First, it is tough having fun playing with the piglets and then discussing their slaughter. In the perfect world, I would not eat meat and I would raise all the pigs as pets. But that is not feasible. Firstly because I am not a farmer and secondly because if I were a farmer it would be financially crushing to do so, especially if we add lambs and chicken to the farm (and I would of course need a few dogs, goats, horses, and cats, and maybe some rabbits to join the pigs on the farm…). That is simply not going to happen.
So I find that I often have to remind myself why I am doing this. Why visit these animals knowing of their impending death that will fulfill my (and lots of other humans’) desire for meat?
For starters, these animals would (most likely) not be alive if they were not going to be dinner at some point. Which begs the question, is it better to have lived than never to have lived at all? It certainly depends on which farm you are raised. If you are a cow and are given shelter as well as a large pasture to graze in where you eat grass and hay and kelp (for extra vitamins and minerals!), that is certainly better than living and eating in a feedlot. Being raised in such an ethical fashion also often takes more time for the animals to grow. So I am looking for farms whose animals live happier, and maybe even longer lives.
These animals are going to be raised one way or another. So, let’s support the farms that raise animals the better way. That’s why I do this.
But that is not the only challenge I have come across.
On my Instagram account, @ethicalmeating, a self-proclaimed vegan (according to her Instagram name) commented on a picture I posted of a dog sitting with his flock of chickens, saying, “Show us the ethical and humane slaughter pics!”
I was furious (and visibly red when I read the comment). Furious and annoyed and shocked. Firstly, this woman was clearly trying to start a fight, which I was not interested in pursuing. But secondly, she clearly did not get it. Why would someone want to ruin or taint the good work I am trying to do? I am on her side! I was a vegan too because I was appalled by the treatment of animals. However, I am also realistic. People are still going to eat meat. So I am actively going to farms and doing my part to promote and support the ethical treatment of animals being raised for meat.
I had not expected that I would at any point feel attacked during my quest. I am not trying to pick fights. I have a purely positive mission.

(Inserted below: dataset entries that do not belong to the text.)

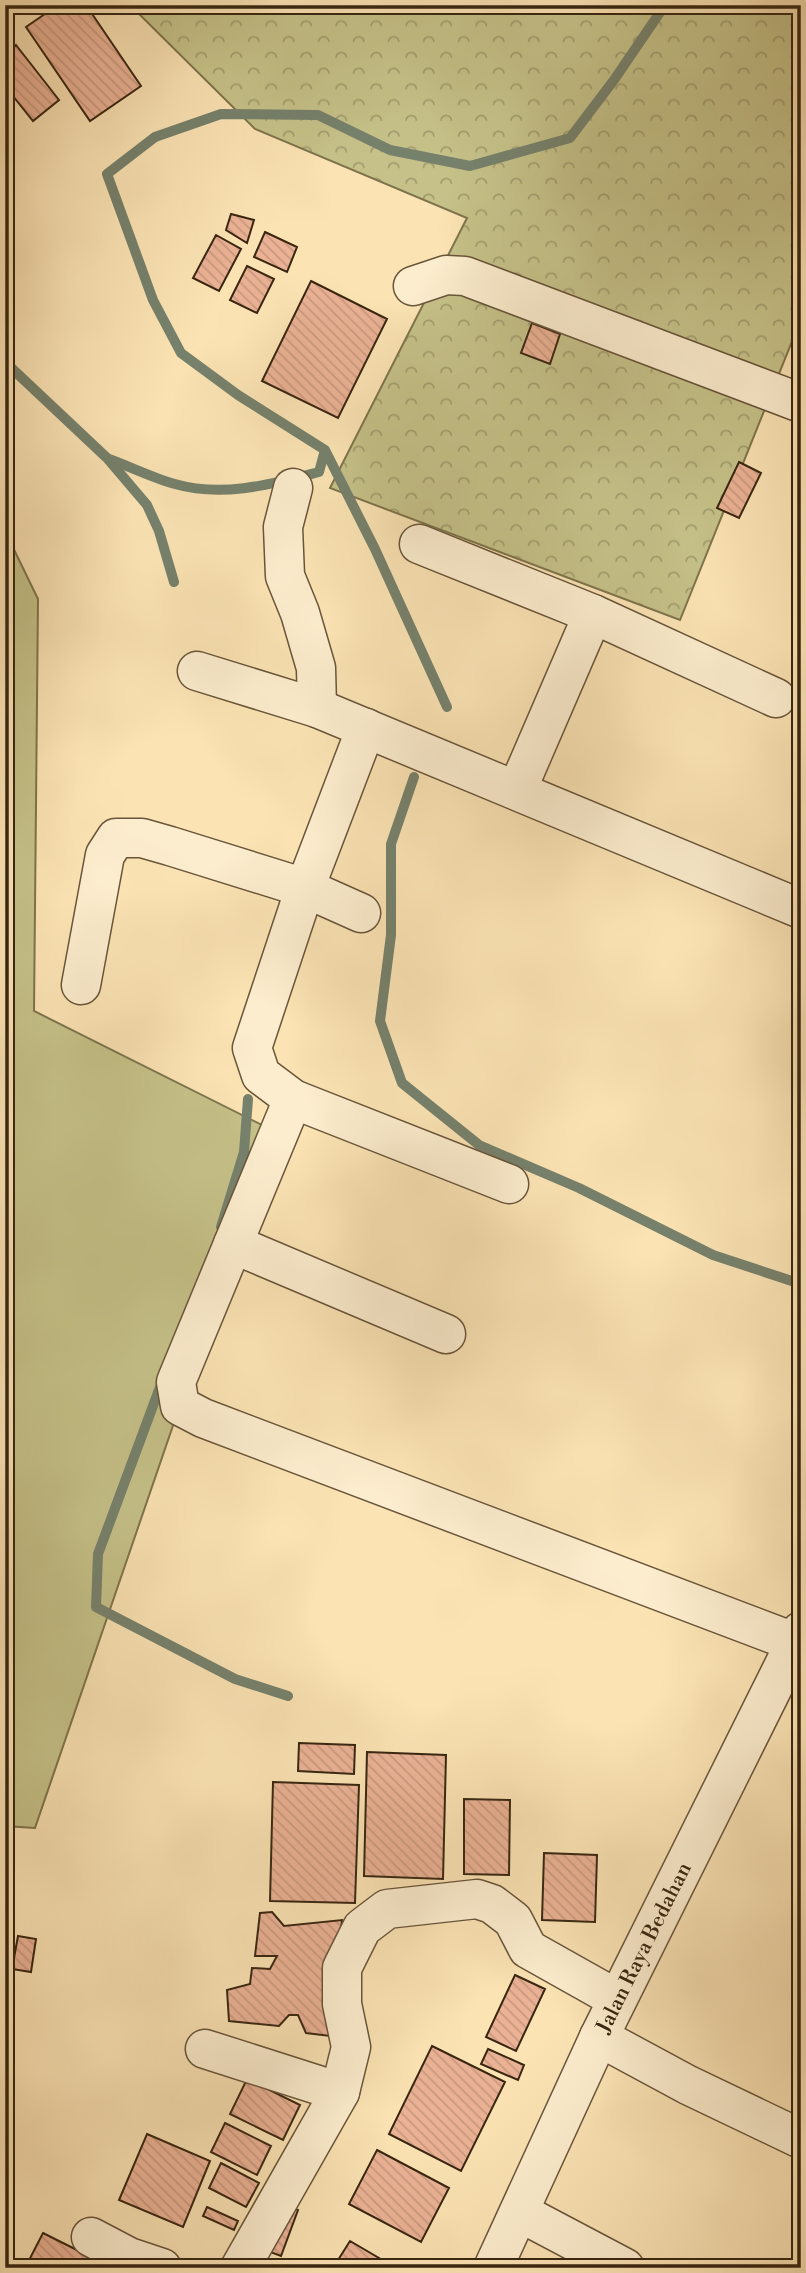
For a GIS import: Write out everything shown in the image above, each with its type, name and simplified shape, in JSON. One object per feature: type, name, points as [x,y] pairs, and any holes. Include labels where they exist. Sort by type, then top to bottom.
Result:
[{"type":"street","points":[[413,286],[446,275],[465,276],[801,403]]},
{"type":"street","points":[[293,488],[283,527],[285,576],[300,612],[316,668],[317,708]]},
{"type":"street","points":[[419,544],[593,614],[776,698]]},
{"type":"street","points":[[517,790],[593,614]]},
{"type":"street","points":[[197,671],[317,708],[801,909]]},
{"type":"street","points":[[366,728],[305,888],[252,1048],[261,1075],[293,1099],[509,1184]]},
{"type":"street","points":[[81,985],[105,855],[116,838],[142,838],[305,888],[361,913]]},
{"type":"street","points":[[293,1099],[176,1382],[180,1406],[216,1423],[797,1636]]},
{"type":"street","points":[[233,1244],[446,1334]]},
{"type":"street","name":"Jalan Raya Bedahan","points":[[493,2268],[617,1999],[727,1782],[797,1636]]},
{"type":"street","points":[[240,2268],[340,2092],[351,2047],[342,2004],[341,1968],[362,1928],[387,1909],[477,1899],[492,1904],[513,1920],[528,1949],[617,1999]]},
{"type":"street","points":[[599,2037],[688,2085],[801,2139]]},
{"type":"street","points":[[205,2049],[340,2092]]},
{"type":"street","points":[[519,2212],[625,2268]]},
{"type":"street","points":[[90,2236],[129,2257],[162,2268]]},
{"type":"green space","points":[[130,5],[801,5],[801,341],[793,339],[680,620],[330,488],[467,218],[255,129]]},
{"type":"green space","points":[[5,531],[38,599],[34,1011],[274,1131],[35,1828],[5,1826]]},
{"type":"building","points":[[58,5],[86,5],[141,86],[90,121],[26,27]]},
{"type":"building","points":[[16,45],[59,100],[33,121],[5,86],[5,53]]},
{"type":"building","points":[[231,214],[254,220],[247,243],[226,230]]},
{"type":"building","points":[[265,232],[297,247],[287,272],[254,257]]},
{"type":"building","points":[[216,235],[241,249],[219,291],[193,278]]},
{"type":"building","points":[[247,266],[274,279],[257,313],[230,300]]},
{"type":"building","points":[[311,281],[387,319],[338,418],[262,381]]},
{"type":"building","points":[[532,323],[560,334],[550,364],[521,353]]},
{"type":"building","points":[[739,462],[761,473],[739,518],[717,508]]},
{"type":"building","points":[[299,1743],[355,1745],[354,1774],[298,1771]]},
{"type":"building","points":[[367,1752],[446,1755],[443,1879],[364,1876]]},
{"type":"building","points":[[273,1782],[359,1785],[355,1903],[270,1901]]},
{"type":"building","points":[[464,1799],[510,1800],[509,1875],[464,1874]]},
{"type":"building","points":[[544,1853],[597,1855],[595,1922],[542,1920]]},
{"type":"building","points":[[272,1912],[284,1926],[342,1920],[330,2036],[306,2033],[298,2015],[289,2015],[279,2026],[229,2021],[227,1990],[250,1984],[252,1968],[270,1969],[277,1956],[255,1956],[260,1913]]},
{"type":"building","points":[[18,1936],[36,1939],[31,1972],[12,1969]]},
{"type":"building","points":[[515,1975],[545,1989],[516,2051],[486,2037]]},
{"type":"building","points":[[432,2046],[505,2082],[461,2171],[389,2134]]},
{"type":"building","points":[[488,2049],[524,2065],[518,2080],[481,2064]]},
{"type":"building","points":[[247,2079],[300,2105],[283,2140],[230,2114]]},
{"type":"building","points":[[225,2123],[271,2146],[257,2175],[211,2152]]},
{"type":"building","points":[[147,2134],[210,2161],[183,2227],[119,2200]]},
{"type":"building","points":[[377,2150],[449,2188],[421,2242],[349,2204]]},
{"type":"building","points":[[221,2163],[259,2183],[246,2207],[209,2188]]},
{"type":"building","points":[[280,2202],[298,2210],[281,2256],[262,2249]]},
{"type":"building","points":[[207,2207],[238,2221],[234,2230],[203,2216]]},
{"type":"building","points":[[43,2233],[99,2261],[96,2268],[25,2268]]},
{"type":"building","points":[[350,2241],[396,2268],[333,2268]]},
{"type":"waterway","points":[[447,707],[375,549],[325,450],[238,395],[181,353],[153,300],[107,174],[155,137],[221,114],[318,115],[390,150],[470,166],[570,138],[665,5]]},
{"type":"waterway","points":[[5,362],[107,458],[147,505],[159,531],[174,582]]},
{"type":"waterway","points":[[109,459],[175,484],[229,490],[265,485],[319,472],[325,450]]},
{"type":"waterway","points":[[414,777],[391,844],[391,935],[380,1021],[402,1083],[479,1145],[579,1188],[713,1255],[801,1284]]},
{"type":"waterway","points":[[221,1227],[244,1152],[248,1099]]},
{"type":"waterway","points":[[163,1379],[98,1554],[96,1607],[235,1679],[288,1696]]}]
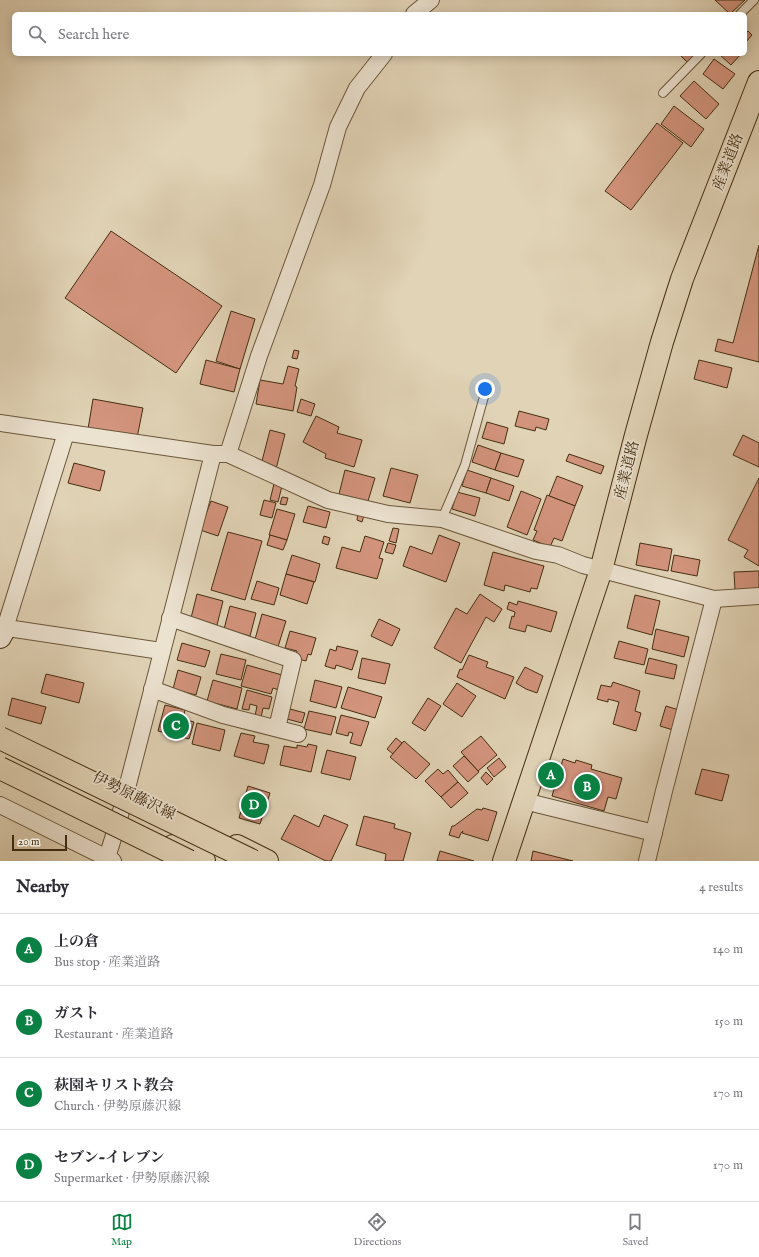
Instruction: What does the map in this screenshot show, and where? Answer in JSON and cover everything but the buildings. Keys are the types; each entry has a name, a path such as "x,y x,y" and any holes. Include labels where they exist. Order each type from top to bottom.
{"main road":[{"name":"産業道路","path":"504,861 601,570 636,435 662,342 682,279 759,82"},
{"name":"伊勢原藤沢線","path":"0,731 126,791 267,861"},
{"path":"0,738 253,861"},
{"name":"伊勢原藤沢線","path":"0,761 204,861"},
{"path":"0,768 189,861"}],"street":[{"path":"416,12 431,0"},
{"path":"0,805 109,860 170,618 221,454 322,185 338,127 357,88 382,56"},
{"path":"0,423 66,434 221,454 328,500 388,514 442,519 536,551 558,555 583,565 714,599 759,596"},
{"path":"66,434 2,631 162,651"},
{"path":"648,861 664,791 714,599"},
{"path":"170,618 293,660 276,728"},
{"path":"152,689 223,715 298,734"},
{"path":"524,801 654,833"}],"lane":[{"path":"742,12 754,0"},
{"path":"663,94 699,56"},
{"path":"442,519 465,465 485,393"}],"place":[{"name":"萩園キリスト教会","path":"176,726"},
{"name":"上の倉","path":"551,775"},
{"name":"ガスト","path":"587,787"},
{"name":"セブン-イレブン","path":"254,805"}]}
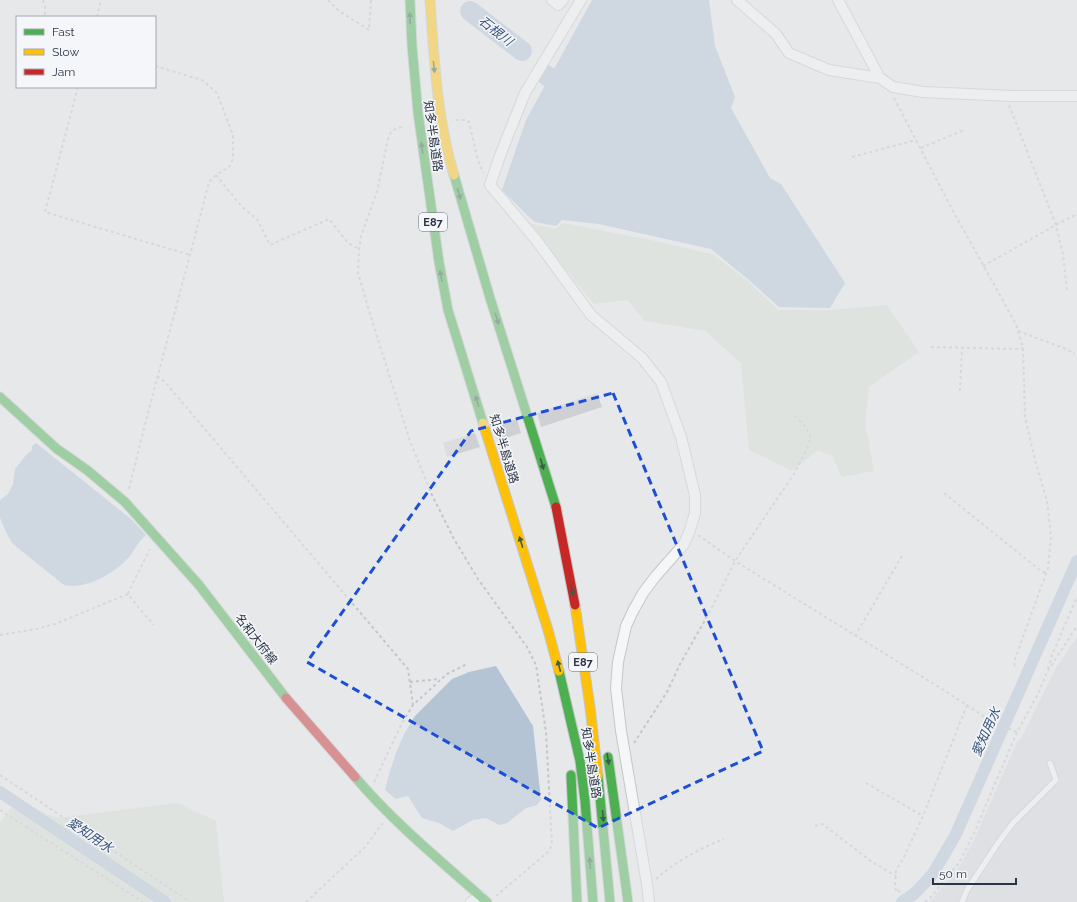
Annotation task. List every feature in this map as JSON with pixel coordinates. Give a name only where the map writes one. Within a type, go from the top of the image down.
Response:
[{"type":"main road","name":"知多半島道路","points":[[410,0],[412,68],[416,106],[442,281],[448,310],[548,630],[565,692],[580,761],[585,801],[593,902]]},
{"type":"main road","name":"知多半島道路","points":[[430,0],[434,66],[443,133],[449,161],[558,515],[584,668],[601,799],[610,902]]},
{"type":"main road","name":"名和大府線","points":[[0,398],[57,449],[86,470],[125,502],[199,585],[292,705],[369,794],[419,842],[488,898]]},
{"type":"main road","points":[[584,668],[601,720]]},
{"type":"main road","points":[[565,692],[577,902]]},
{"type":"main road","points":[[607,750],[628,902]]},
{"type":"street","points":[[552,0],[558,5],[563,0]]},
{"type":"street","points":[[581,0],[525,93],[503,147],[490,185],[537,241],[591,315],[642,358],[661,382],[681,437],[695,495],[695,513],[684,544],[643,593],[626,626],[618,662],[616,688],[649,902]]},
{"type":"street","points":[[737,0],[776,34],[789,53],[829,70],[880,78],[893,87],[923,92],[1008,96],[1077,96]]},
{"type":"street","points":[[838,0],[880,78]]},
{"type":"street","points":[[471,902],[488,898]]},
{"type":"lane","points":[[962,902],[967,890],[1013,823],[1056,780],[1050,762]]},
{"type":"path","points":[[42,0],[45,6],[45,16]]},
{"type":"path","points":[[97,16],[101,0]]},
{"type":"path","points":[[328,0],[339,11],[369,30],[371,0]]},
{"type":"path","points":[[125,502],[209,182],[216,175],[229,167],[233,159],[233,135],[217,93],[202,80],[156,66]]},
{"type":"path","points":[[893,87],[894,97],[920,148],[1016,324],[1023,348],[1025,417],[1035,460],[1047,501],[1051,536],[1050,555],[1046,573],[1015,659],[1014,669]]},
{"type":"path","points":[[78,88],[45,212],[190,255]]},
{"type":"path","points":[[1008,96],[1007,101],[1056,225],[1063,254],[1067,291]]},
{"type":"path","points":[[452,121],[461,119],[469,122],[478,160],[490,185]]},
{"type":"path","points":[[402,127],[395,128],[390,132],[377,192],[361,236],[358,273],[410,441],[432,495],[454,539],[478,579],[527,647],[536,665],[546,732],[552,845],[548,852],[488,898]]},
{"type":"path","points":[[920,148],[964,130]]},
{"type":"path","points":[[852,157],[916,140]]},
{"type":"path","points":[[216,175],[242,207],[257,219],[270,245],[329,219],[348,244],[359,249]]},
{"type":"path","points":[[983,266],[1077,214]]},
{"type":"path","points":[[1018,331],[1066,349],[1075,354]]},
{"type":"path","points":[[931,347],[1023,348]]},
{"type":"path","points":[[960,391],[962,348]]},
{"type":"path","points":[[157,376],[165,382],[408,669],[413,705]]},
{"type":"path","points":[[625,753],[630,748],[667,692],[680,664],[736,561],[794,474],[809,445],[810,436],[804,425],[794,414]]},
{"type":"path","points":[[944,493],[1041,571],[1046,573]]},
{"type":"path","points":[[690,530],[736,561],[992,721],[1017,732]]},
{"type":"path","points":[[0,635],[55,624],[128,594],[154,541],[158,538]]},
{"type":"path","points":[[855,636],[902,556]]},
{"type":"path","points":[[128,594],[154,625]]},
{"type":"path","points":[[925,902],[933,895],[959,863],[975,830],[1017,732],[1038,694],[1052,655],[1077,597]]},
{"type":"path","points":[[1047,672],[1077,626]]},
{"type":"path","points":[[369,794],[402,723],[413,705],[447,674],[468,664]]},
{"type":"path","points":[[410,682],[442,679]]},
{"type":"path","points":[[909,902],[897,890],[895,885],[896,870],[923,816],[967,705]]},
{"type":"path","points":[[0,775],[190,902]]},
{"type":"path","points":[[866,783],[923,816]]},
{"type":"path","points":[[0,810],[143,902]]},
{"type":"path","points":[[306,902],[364,848],[390,814]]},
{"type":"path","points":[[815,826],[822,824],[872,862],[896,876]]},
{"type":"path","points":[[647,884],[652,882],[671,866],[709,845],[724,840]]},
{"type":"highlighted area","points":[[613,393],[763,751],[598,828],[307,662],[471,431]]},
{"type":"shaded area","points":[[528,223],[556,229],[563,223],[651,240],[712,254],[747,280],[778,310],[833,310],[887,305],[919,352],[869,387],[865,423],[874,471],[842,477],[832,456],[818,450],[792,471],[749,450],[741,363],[705,331],[645,321],[627,300],[594,304]]},
{"type":"shaded area","points":[[1077,637],[1077,902],[929,902],[959,867],[974,840],[1017,742],[1022,737],[1056,668]]},
{"type":"shaded area","points":[[16,802],[57,818],[177,803],[216,821],[224,902],[0,902],[0,822]]},
{"type":"water","points":[[592,0],[709,0],[715,46],[735,97],[731,108],[770,178],[781,184],[845,283],[830,308],[779,307],[711,249],[599,224],[562,220],[556,226],[535,222],[502,190],[526,120]]},
{"type":"water","points":[[36,443],[131,519],[146,535],[123,563],[100,579],[91,583],[73,586],[64,585],[13,544],[0,517],[0,500],[8,494],[13,484],[15,469],[32,450],[32,446]]},
{"type":"water","points":[[496,666],[533,726],[541,800],[537,805],[526,808],[507,823],[499,825],[486,818],[473,820],[453,831],[439,823],[422,818],[408,796],[396,799],[385,790],[396,753],[404,734],[415,716],[452,679],[469,672]]},
{"type":"building","points":[[597,393],[602,407],[541,427],[537,413]]},
{"type":"building","points":[[517,419],[521,433],[500,440],[495,426]]},
{"type":"building","points":[[475,433],[480,447],[447,457],[443,443]]},
{"type":"waterway","name":"石根川","points":[[470,11],[522,51]]},
{"type":"waterway","name":"石根川","points":[[546,75],[562,86]]},
{"type":"waterway","name":"愛知用水","points":[[902,902],[914,894],[932,875],[955,836],[1077,561]]},
{"type":"waterway","name":"愛知用水","points":[[0,792],[165,902]]},
{"type":"traffic: fast","points":[[410,0],[412,46],[418,113],[439,262],[448,310],[483,423]]},
{"type":"traffic: fast","points":[[454,175],[490,298],[556,507]]},
{"type":"traffic: fast","points":[[0,397],[57,449],[87,470],[125,502],[199,585],[286,698]]},
{"type":"traffic: fast","points":[[559,671],[580,761],[585,801],[593,902]]},
{"type":"traffic: fast","points":[[608,757],[628,902]]},
{"type":"traffic: fast","points":[[571,775],[577,902]]},
{"type":"traffic: fast","points":[[598,776],[610,902]]},
{"type":"traffic: fast","points":[[355,777],[402,826],[487,902]]},
{"type":"traffic: slow","points":[[430,0],[440,110],[448,154],[454,175]]},
{"type":"traffic: slow","points":[[483,423],[548,630],[559,671]]},
{"type":"traffic: slow","points":[[575,605],[590,707],[598,776]]},
{"type":"traffic: jam","points":[[556,507],[575,605]]},
{"type":"traffic: jam","points":[[286,698],[355,777]]}]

Finally, I am a shy person. Introverted and shy. Because this topic is so important to me, I force myself to reach out to several farms each week to see if I can visit. Before my first farm visit, my family had to psych me up because I was so nervous to go talk to this farmer I had never met before (who turned out to be great and easy to talk to and I had a wonderful experience, but that was all after the fact). So when I heard from a farm that they are “not open to the public and generally already [sell] out of all we produce, we aren’t really interested in any more publicity” and therefore would not give me a tour, I was surprised, embarrassed, confused, and annoyed. (The name of the farm has purposefully been omitted).
I had not expected to experience so many feelings. This was supposed to be simple and it has become much more convoluted (and is slowly taking more and more of my time away from my actual day job!).
However, this journey has also already been rewarding in many ways. I have found farms I trust and meat I can eat. I have started to enjoy cooking! I have successfully ventured outside of my comfort zone and entered a world I previously knew very little about. And the learning is just beginning. I have received tons of positive feedback and support from friends, family, farmers, readers of this blog, and organizations dedicated to sustainable, organic farming.
So I know that I am on the right path. I just needed to vent a little.